1
votes

i'am not an expert handling with http but what is was trying to accomplish is:

If the response is in cache return cache if not return network response simple as that.

But the problem is the the response code is always 504 but i'am sure that it's cached, so for my understanding it should return != 504, the code is in the "doGetRequest" method.

My okhttp client:

public class RestAsyncHttpClient {

/* Constants */
private static final String TAG = "RestAsyncHttpClient";
private static long HTTP_CACHE_SIZE = 10 * 1024 * 1024; // 10 MiB
private static final String DISK_CACHE_SUBDIR = "cacheApi";

/* Properties */
private static OkHttpClient mHttpClient;
private static Cache cache;
private static RestAsyncHttpClient instance = null;
private Context context;

public static RestAsyncHttpClient getInstance() {
    if (instance == null) {
        instance = new RestAsyncHttpClient();
    }
    return instance;
}

/**
 * Initialize HttpClient
 */
public void initialize(Context context) {
    setContext(context);

    mHttpClient = new OkHttpClient();

    configureSslSocketFactory();

    configureCache();

    configureTimeouts();
}

private void setContext(Context context) {
    this.context = context;
}

private void configureSslSocketFactory() {
    mHttpClient.setSslSocketFactory(HttpsURLConnection.getDefaultSSLSocketFactory());
}

public static void doGetRequest(String url, Callback callback) throws IOException {
    Request cachedRequest = new Request.Builder()
            .cacheControl(new CacheControl.Builder().onlyIfCached().build())
            .url(url)
            .build();
    Response forceCacheResponse = mHttpClient.newCall(cachedRequest).execute();
    if (forceCacheResponse.code() != 504) {
        // The resource was cached!
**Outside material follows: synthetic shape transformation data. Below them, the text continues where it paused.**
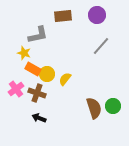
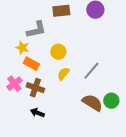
gray line: (101, 46) -> (91, 71), moved
yellow circle: (47, 74) -> (58, 52), moved
brown semicircle: (94, 108) -> (92, 103), turned -40

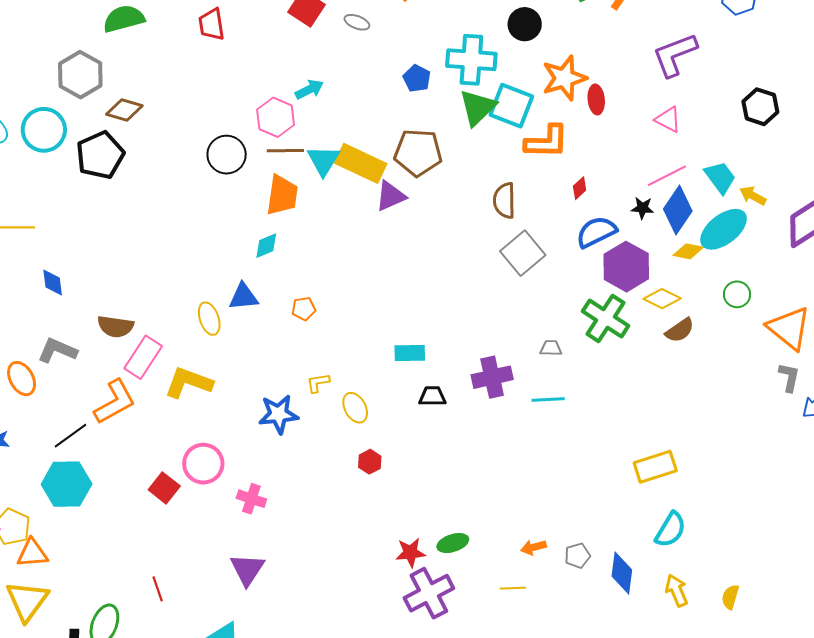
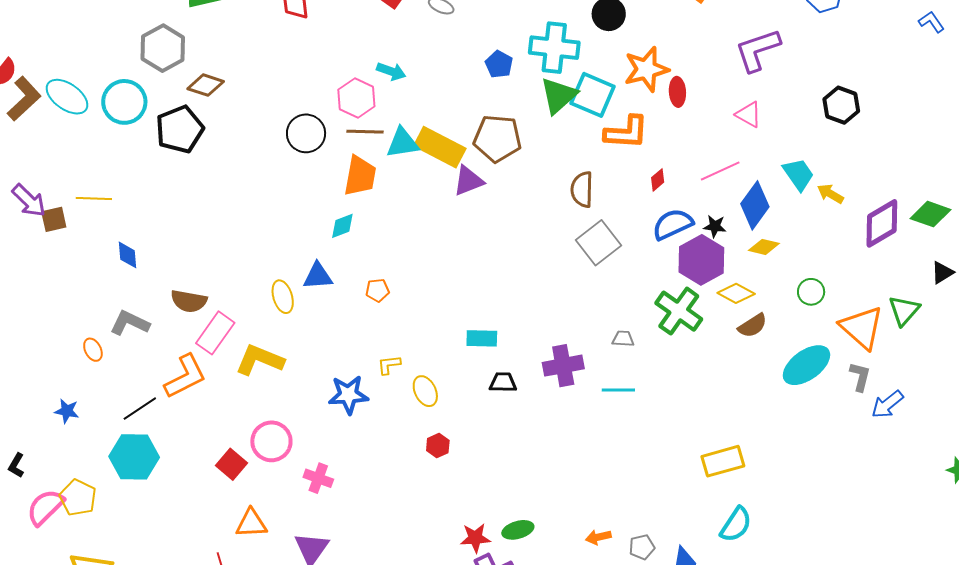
cyan arrow: (309, 89) -> (391, 71), turned 44
cyan triangle: (323, 161) -> (403, 143), turned 48
pink line: (667, 176) -> (720, 171), moved
black star: (642, 208) -> (715, 226), moved
cyan ellipse: (724, 229) -> (806, 365), moved
orange ellipse: (22, 379) -> (93, 350), size x0.7
orange triangle: (32, 553) -> (251, 523), moved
Show it.
        callback.onResponse(forceCacheResponse);

    } else {
        Request networkRequest = new Request.Builder().url(url).build();
        mHttpClient.newCall(networkRequest).enqueue(callback);
    }
}

private void configureCache() {
    if (cache == null)
        cache = createHttpClientCache(context);

    mHttpClient.setCache(cache);
}

private static Cache createHttpClientCache(Context context) {
    try {
        File cacheDir = context.getDir("cache_api", Context.MODE_PRIVATE);
        return new Cache(cacheDir, HTTP_CACHE_SIZE);

    } catch (IOException exp) {
        LogHelper.error(TAG, "Couldn't create http cache because of IO problem.", exp);
        return null;
    }
}

private void configureTimeouts() {
    mHttpClient.setConnectTimeout(10, TimeUnit.SECONDS);
    mHttpClient.setWriteTimeout(35, TimeUnit.SECONDS);
    mHttpClient.setReadTimeout(35, TimeUnit.SECONDS);
}

}

My cache is being filled so it should read from cache when no connection available. cache files

Response Headers from server:

  • Connection:close
  • Content-Type:application/json; charset=iso-8859-1
  • Date:Mon, 23 Mar 2015 11:04:44 GMT
  • Server:Apache
  • Transfer-Encoding:chunked
  • X-Powered-By:Servlet/2.5 JSP/2.1

Request Headers:

  • Accept:text/html,application/xhtml+xml,application/xml;q=0.9,image/webp,/;q=0.8
  • Accept-Encoding:gzip, deflate, sdch
  • Accept-Language:pt-PT,pt;q=0.8,en-US;q=0.6,en;q=0.4,fr;q=0.2
  • Cache-Control:max-age=0
  • Connection:keep-alive
  • Host:cantShare:448
  • User-Agent:Mozilla/5.0 (Windows NT 6.3; WOW64) AppleWebKit/537.36 (KHTML, like Gecko) Chrome/41.0.2272.101 Safari/537.36
1

1 Answers

1
votes

When you get a response back, you need to read it entirely, otherwise it won't be cached. This is because OkHttp only commits the response to the cache when you finish reading its body.

You don't need the special case for 504. Just make the request regularly, and it'll use the cache if it can.